In the retelling of this story, another writer commented something like this, “If you weren’t so top-heavy, you would have stayed upright instead of falling over and then the hunky EMTs wouldn’t have had to show up.” My funny title sprang to mind and the rest is history—or at least a contemporary romantic comedy that opened the door to my wonderful erotic romance publisher Ellora’s Cave. The book Strange Neighbors started with a title too and introduced me to my mainstream, mass market publisher Sourcebooks. That deal helped me land a NY agent.
I whole-heartedly recommend keeping an ideas folder. It’s worth the risk of posthumous embarrassment.
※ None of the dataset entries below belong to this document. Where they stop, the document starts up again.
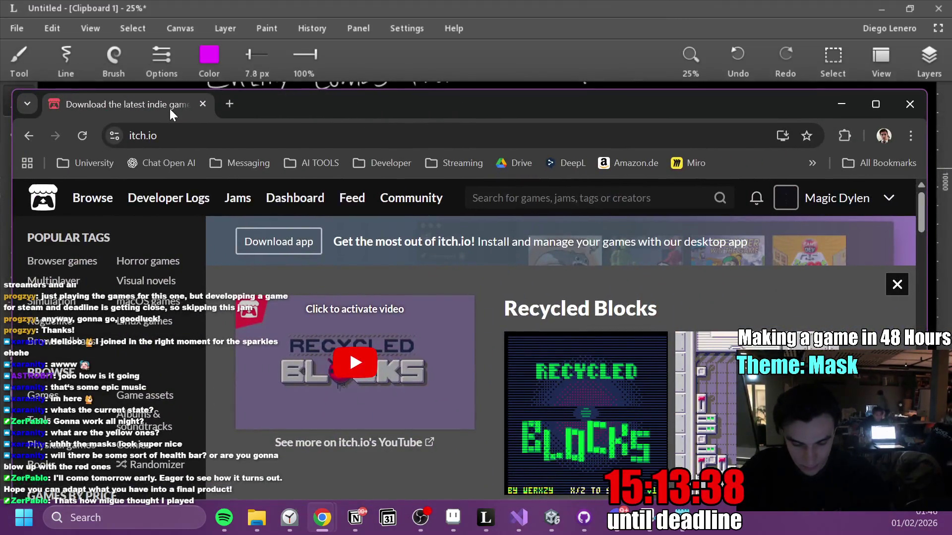
# Maximize the browser and open the RadioFrog page from your itch.io profile.
pyautogui.click(873, 104)
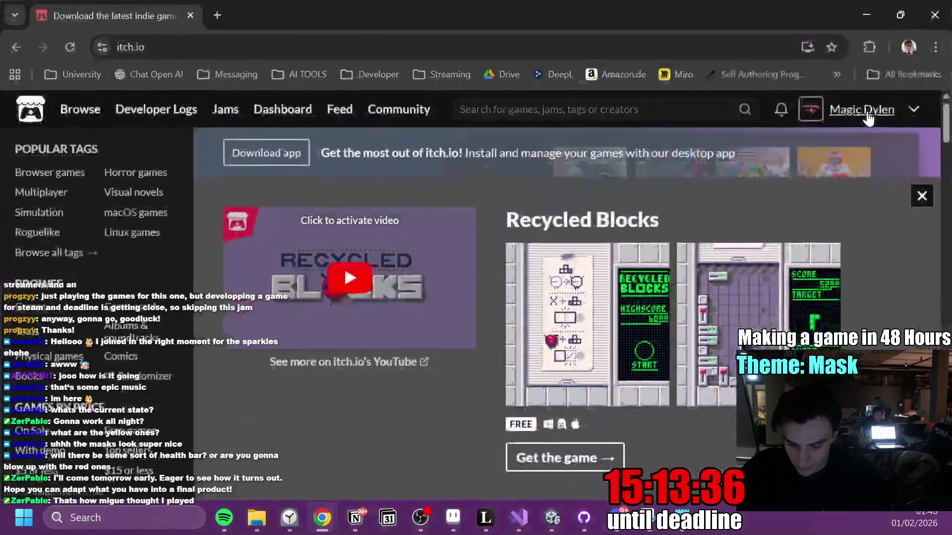
pyautogui.click(868, 110)
pyautogui.scroll(-5, 484, 233)
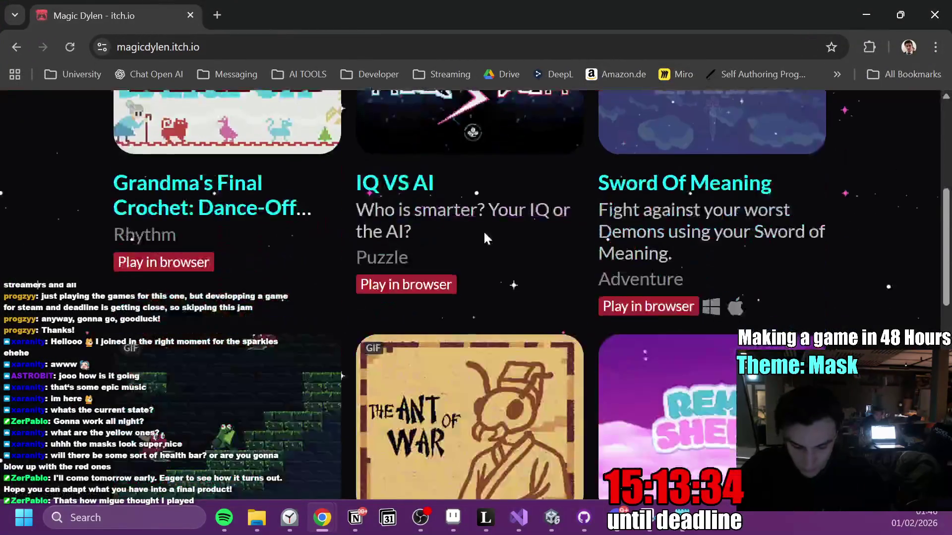
pyautogui.click(268, 362)
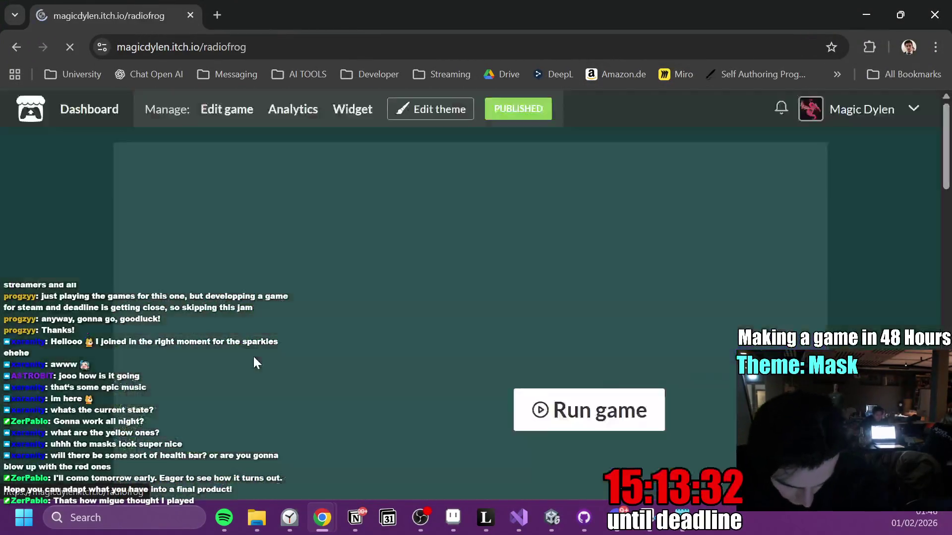
# Run the RadioFrog web build and get past its title screen.
pyautogui.click(531, 409)
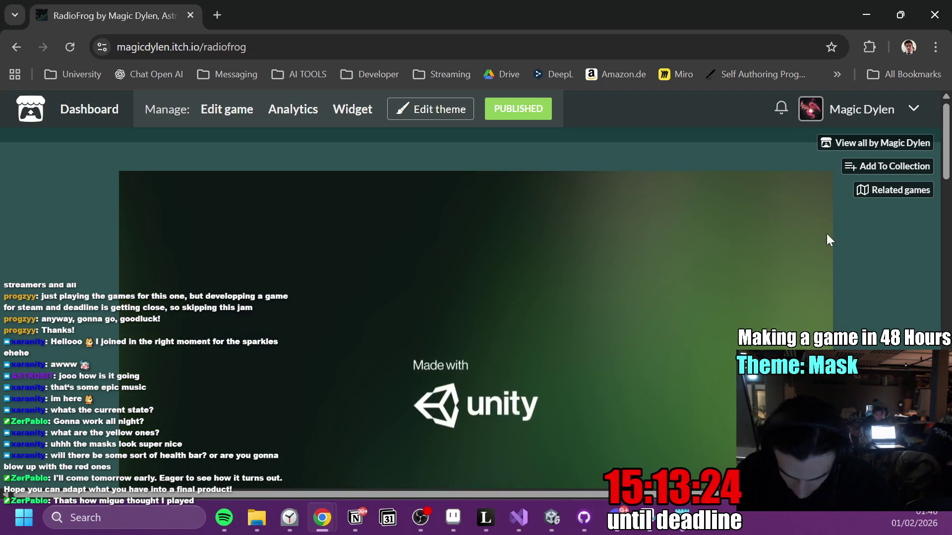
pyautogui.scroll(-1, 869, 257)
Of course, I may not have to worry since anyone who reads my books knows I think “differently.” Consider the fact that I wrote a sequel to Heaving Bosoms called Quivering Thighs. Also, Being Randy, Wonder Witch, Demolishing Mr. Perfect, Love Cuffs, Vampire Vintage, Djinn and Tonic, Death by Delilah, Giggles by Gabby and Dear Sexy Lexie. My most recent release was Strokes.
See my website for summaries of these wildly titled stories.
Oh, and how do I answer that question when I’m asked in interviews, “Where do your funny original ideas come from?” I blame it on Thalia, the muse of comedy.